Sunday, May 05, 2024

Belly Full of Reality

 Excuse me first. I really mean not dreams but reality.

The fun part of dreaming is just that.  Nothing comes out of it, and it could be good or bad dreams.  It's like watching a movie or a show, it's simple not real but keeps you engaged for a small amount of time.  You just hope that it's good.

All my life I have had no issues with sleeping and or eating on time.  Most of my adult years I worked very hard.  At least I think I worked very hard. When I got sick and was trying to recover, it took years for me to get to be what we call a normal person, but never had issues with eating or sleeping.  I really think the whole human life revolves around satisfying hunger and once it is, then have a good sleep.  In between these 2 activities, we strive to work hard (make money) and do it almost everyday of life.  As I have gotten older I don't think I am any smarter or wiser than I was a teenager or a young man.  I just had a lot more energy to learn and do things, and now I have a lot more experience and have no idea what all the things I did really mattered to what I do now.  Only think that has mattered is the ability to keep doing things that will keep the reality of life to keep it going.

The old Sanskrit saying loosely translated into English "past is past" is very true.  I know I have the great ability to forget stuff quickly after January 2010.  I rely mostly on practice rather than memory, which I lost.  I don't dwell on not being able to remember every name, or every instance, every todo, or sometimes I simply can't remember.  I freely admit to having limited space in remembering, and it is really true.  It doesn't mean I forget who I am and what I am.  The reality is I am in the second life that my family presented to me, and saved me from a premature obituary.

I am still uncomfortable with distrust and dishonesty.  I really have difficult time saying "no".  I really don't ask much for help outside of issues related to work, and I am always happy to admit to something I don't no.  Many of these things that I practice make my life simpler (at least I think) by simply keeping it direct to what I feel.  I have no issues in admiring the simplest of things in life and expressing the joy of everyone's actions.  In my reality it is still the black and white life.  Either it is true or false.  In all instances I like to just say the truth and whatever the consequences it is just fine with me as I don't have defend it.  I like it simple.

Lately I have been having more difficulty in saying no.  I work really hard, and my body doesn't cooperate as it was when I came out of college.  I just admitted to my coworkers that I really didn't like to change organizations.  It is no longer work you are professionally doing, but work place management has become managing the changing management.  In essence you are doing the same work but your management is replaced or changed in such frequency, so are your learning to manage your management nuances in alarming regularity.

Professional life has been changing with alarming pace.  Gone are the days where one held on to the job for a long time (sometimes one employer until retirement).  Now it is commonplace to replace employers every few months.  I am still old fashioned (perhaps a little too attached to people) and a little bot reluctant to keep changing places.  It is not because of my inability to adjust, but it is because of my inability to say no.

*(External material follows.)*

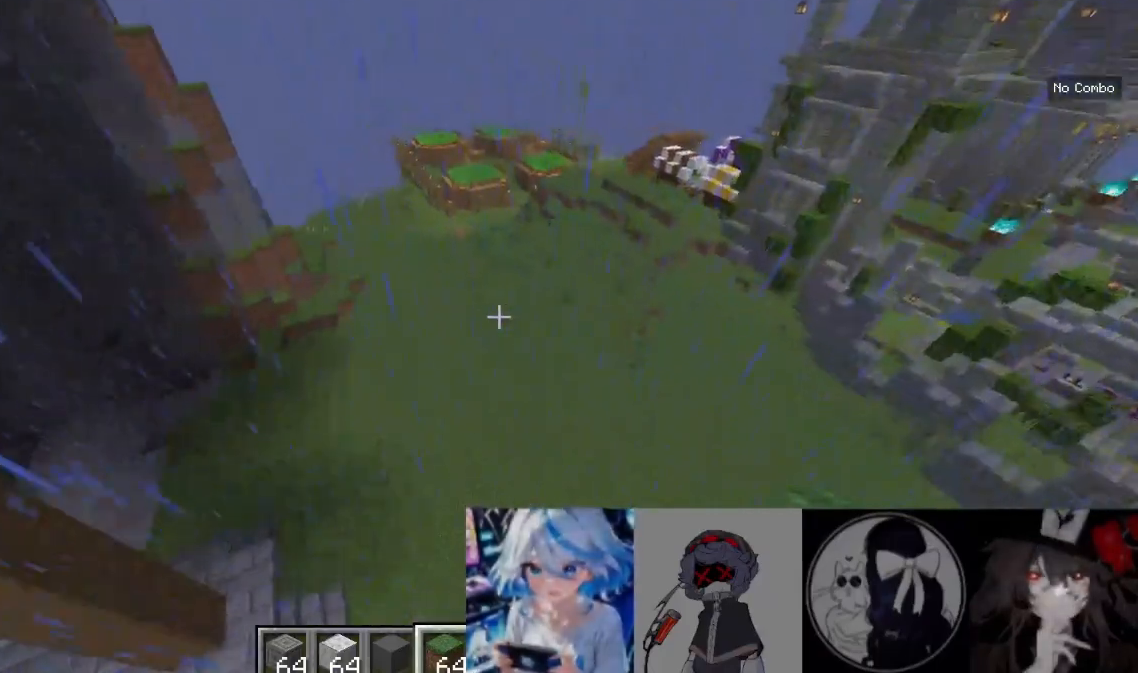
{"keys": ["w"], "mouse": [], "events": []}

It is May of 2024, and today is "MAY DAY".  I am thinking of my Sunday on the couch and if my little one is ready go to the mall for lunch and may be some shopping.  That the reality I like with regularity.  I don't have to dream of anything, as I am done with thinking of being uncertain, and I am ok with the daily reality.  The years have really thought me of what is real, and I am OK with it.

Words and wisdom, actions and reactions, love and affection, life and it's reality: all of them past really will not reflect what is future.  They are all testaments of what we did, but not necessarily what we will be doing.  Just think 1980 phone and 2020 phone, absolute unbelievable change to life.  Look at what google does to your information needs, and my favorite is the large horde of road maps I had in the car and now I just tell my phone to find my home.

The only thing that hasn't changed in reality for an individual is hunger and the need for sleep.  I already argued nothing will change that as a full stomach and a good sleep will make us think well and keep making them advances that we can only dream of.